En République démocratique du Congo (RDC), la Conférence épiscopale nationale (Cenco) organise, du 18 au 20 juin 2026, une assemblée plénière extraordinaire dédiée à la question sensible du changement de la Constitution. Trois jours de travaux sont ainsi prévus pour permettre à l’Église catholique congolaise de dégager une position commune sur un sujet qui divise profondément la société.

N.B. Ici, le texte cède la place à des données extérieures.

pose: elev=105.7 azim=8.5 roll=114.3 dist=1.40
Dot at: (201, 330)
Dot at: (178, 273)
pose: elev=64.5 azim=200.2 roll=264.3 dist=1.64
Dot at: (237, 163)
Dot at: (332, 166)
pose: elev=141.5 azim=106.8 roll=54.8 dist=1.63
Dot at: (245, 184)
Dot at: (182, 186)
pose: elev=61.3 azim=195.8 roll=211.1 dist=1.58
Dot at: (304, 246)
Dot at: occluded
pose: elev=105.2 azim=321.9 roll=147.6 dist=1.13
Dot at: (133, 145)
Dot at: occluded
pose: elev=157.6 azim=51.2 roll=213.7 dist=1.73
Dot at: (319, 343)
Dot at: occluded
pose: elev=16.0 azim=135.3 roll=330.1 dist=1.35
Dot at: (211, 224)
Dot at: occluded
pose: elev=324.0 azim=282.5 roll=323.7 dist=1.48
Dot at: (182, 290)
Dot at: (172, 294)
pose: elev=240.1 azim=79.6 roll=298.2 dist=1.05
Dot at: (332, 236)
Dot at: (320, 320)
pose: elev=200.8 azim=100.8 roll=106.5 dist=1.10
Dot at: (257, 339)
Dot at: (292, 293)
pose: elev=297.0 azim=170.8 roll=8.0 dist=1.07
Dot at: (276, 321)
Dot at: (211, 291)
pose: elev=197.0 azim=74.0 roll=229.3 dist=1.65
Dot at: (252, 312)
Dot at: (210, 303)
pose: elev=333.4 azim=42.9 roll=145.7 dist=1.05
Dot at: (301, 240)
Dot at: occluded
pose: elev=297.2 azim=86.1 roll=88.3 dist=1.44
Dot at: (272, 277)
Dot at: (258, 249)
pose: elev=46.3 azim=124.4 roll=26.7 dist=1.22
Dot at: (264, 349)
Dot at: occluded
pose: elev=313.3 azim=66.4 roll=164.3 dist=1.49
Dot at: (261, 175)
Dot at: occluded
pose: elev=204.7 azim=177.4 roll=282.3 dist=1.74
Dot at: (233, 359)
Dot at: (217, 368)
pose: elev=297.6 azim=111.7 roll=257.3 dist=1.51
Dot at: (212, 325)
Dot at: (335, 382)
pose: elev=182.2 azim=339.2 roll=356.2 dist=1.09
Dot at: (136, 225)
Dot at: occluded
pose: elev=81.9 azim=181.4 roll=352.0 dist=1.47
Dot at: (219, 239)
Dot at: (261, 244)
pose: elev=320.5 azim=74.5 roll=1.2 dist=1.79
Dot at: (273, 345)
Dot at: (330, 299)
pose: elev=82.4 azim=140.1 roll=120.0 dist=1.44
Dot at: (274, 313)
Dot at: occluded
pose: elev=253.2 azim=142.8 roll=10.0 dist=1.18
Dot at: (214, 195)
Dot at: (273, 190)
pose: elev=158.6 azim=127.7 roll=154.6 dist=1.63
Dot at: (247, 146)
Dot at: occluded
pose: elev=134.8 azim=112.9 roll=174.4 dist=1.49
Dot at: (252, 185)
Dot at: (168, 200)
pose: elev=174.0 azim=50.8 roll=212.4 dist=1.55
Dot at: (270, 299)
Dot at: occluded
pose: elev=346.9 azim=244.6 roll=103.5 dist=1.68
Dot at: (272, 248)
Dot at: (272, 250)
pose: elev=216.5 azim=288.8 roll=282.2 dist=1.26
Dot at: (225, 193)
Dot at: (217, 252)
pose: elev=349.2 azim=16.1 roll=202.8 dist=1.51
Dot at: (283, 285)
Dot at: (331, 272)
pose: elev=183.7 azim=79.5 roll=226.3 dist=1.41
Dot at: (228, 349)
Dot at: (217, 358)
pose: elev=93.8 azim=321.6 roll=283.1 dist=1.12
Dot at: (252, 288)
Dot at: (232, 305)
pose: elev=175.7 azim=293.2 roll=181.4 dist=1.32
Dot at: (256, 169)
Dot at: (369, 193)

Selon RFI, cette initiative s’inscrit dans un contexte où le débat constitutionnel agite le pays depuis plusieurs mois.
Ce qu'il faut retenir
- La Cenco tient une assemblée plénière extraordinaire du 18 au 20 juin 2026 pour discuter du changement de Constitution en RDC
- L’objectif affiché est de trouver une position commune parmi les membres de l’Église catholique
- Une table ronde a été organisée sur trois jours, incluant des auditions des deux camps en présence
- Le premier jour, jeudi 18 juin, a été marqué par l’écoute des arguments des partisans et des opposants à la révision constitutionnelle
L’initiative de la Cenco intervient alors que le débat sur une éventuelle modification de la Constitution congolaise s’intensifie. Jeudi 18 juin, lors du premier jour des travaux, les évêques et autres participants ont entendu les arguments des deux camps en présence. Cette démarche reflète la volonté de l’Église de jouer un rôle de médiateur dans un dossier hautement politique et controversé. La Cenco, qui rassemble les évêques du pays, entend ainsi apporter une voix unifiée face à des enjeux qui opposent notamment le gouvernement et l’opposition.
Cette assemblée plénière s’inscrit dans une tradition de dialogue social et politique que l’Église catholique congolaise a souvent incarnée par le passé. En 2016, par exemple, la Cenco avait joué un rôle central dans la médiation de la crise post-électorale, contribuant à éviter une escalade de la violence. RFI souligne que cette nouvelle initiative pourrait s’avérer tout aussi déterminante, dans un contexte où les tensions autour du pouvoir politique restent vives. Les travaux de ces trois jours devraient permettre d’éclairer les positions de l’Église sur une question qui touche aux fondements mêmes de la gouvernance en RDC.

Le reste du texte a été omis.